*Task requirements*. Given the material below, return only the lines starting at the line with "toaster: none [174,186,292,292]" and ending at the line with "shoe: present [601,367,629,412]", exactly as they appear.

*Excerpted data*.
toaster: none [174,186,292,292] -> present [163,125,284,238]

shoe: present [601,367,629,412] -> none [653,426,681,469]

---

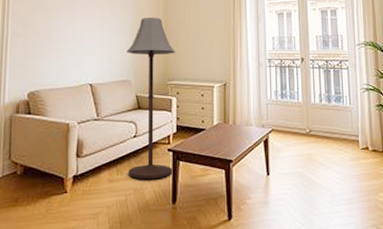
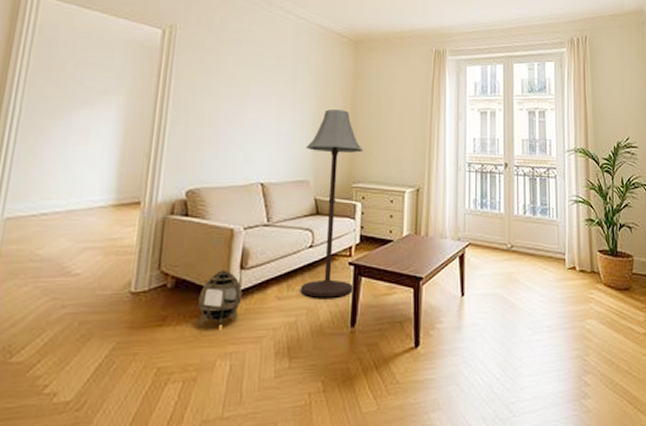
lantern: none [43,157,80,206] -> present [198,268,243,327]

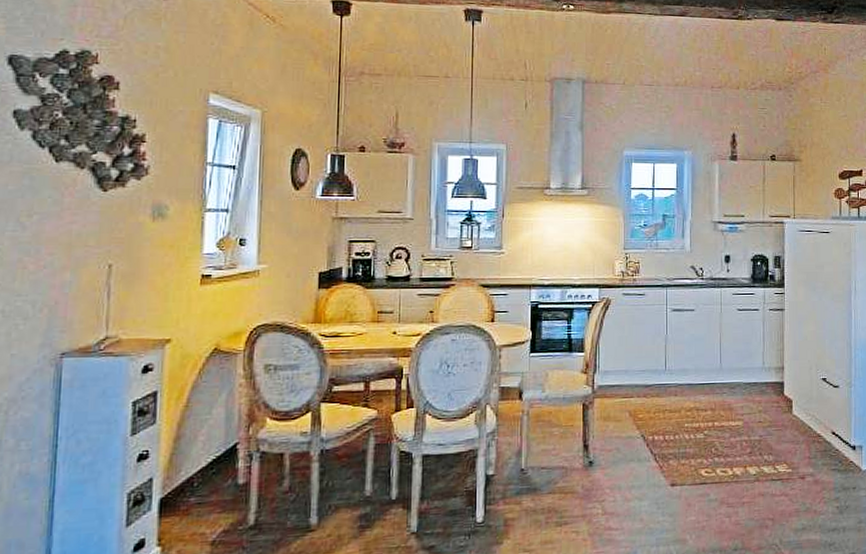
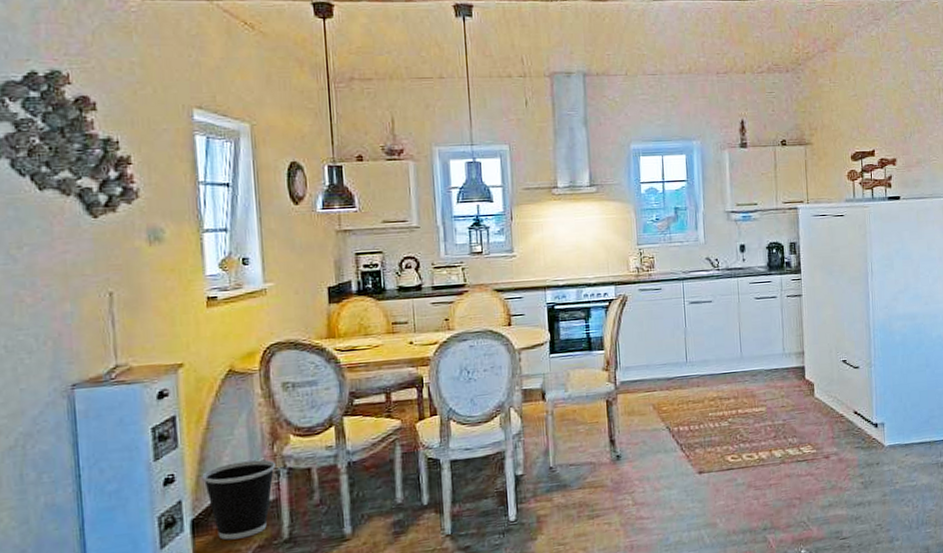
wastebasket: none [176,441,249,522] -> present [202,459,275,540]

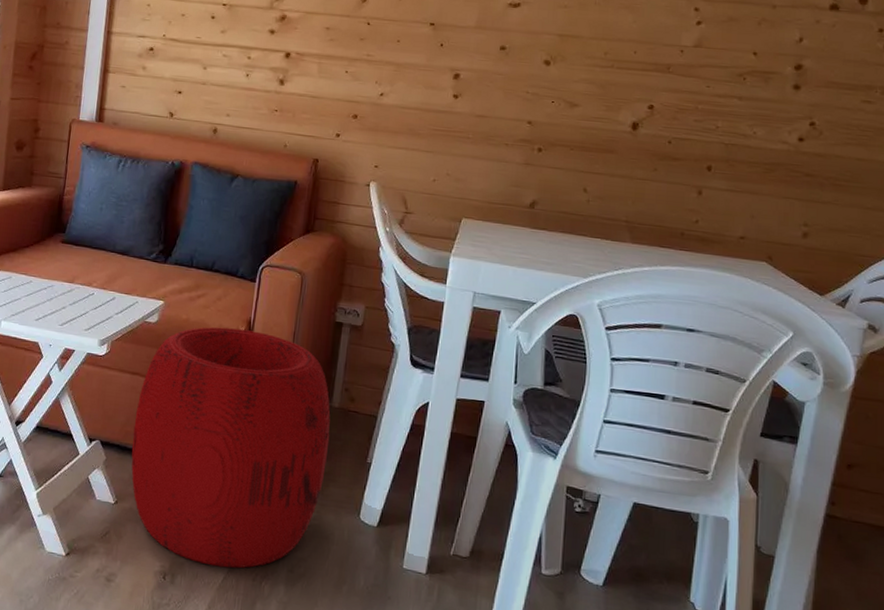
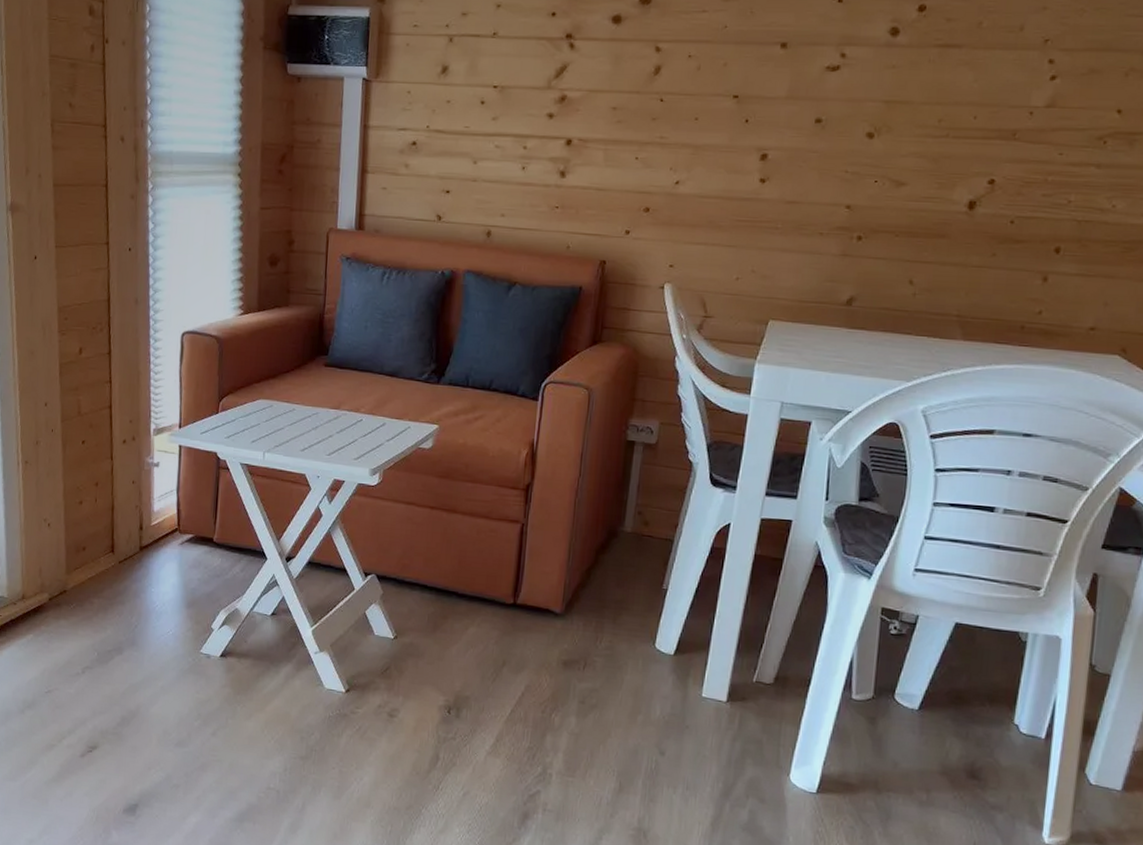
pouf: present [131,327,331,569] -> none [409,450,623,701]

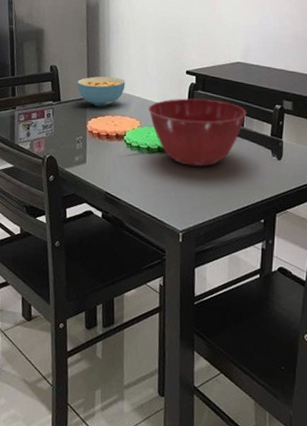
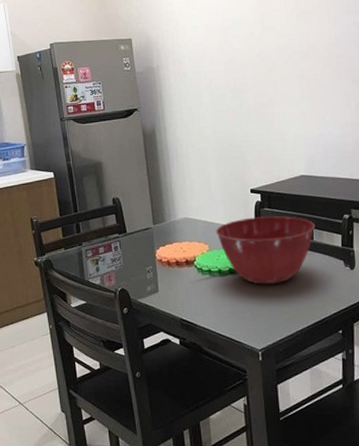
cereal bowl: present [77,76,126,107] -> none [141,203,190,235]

*Completed exercise*.
toaster: none [174,186,292,292] -> present [163,125,284,238]

shoe: present [601,367,629,412] -> none [653,426,681,469]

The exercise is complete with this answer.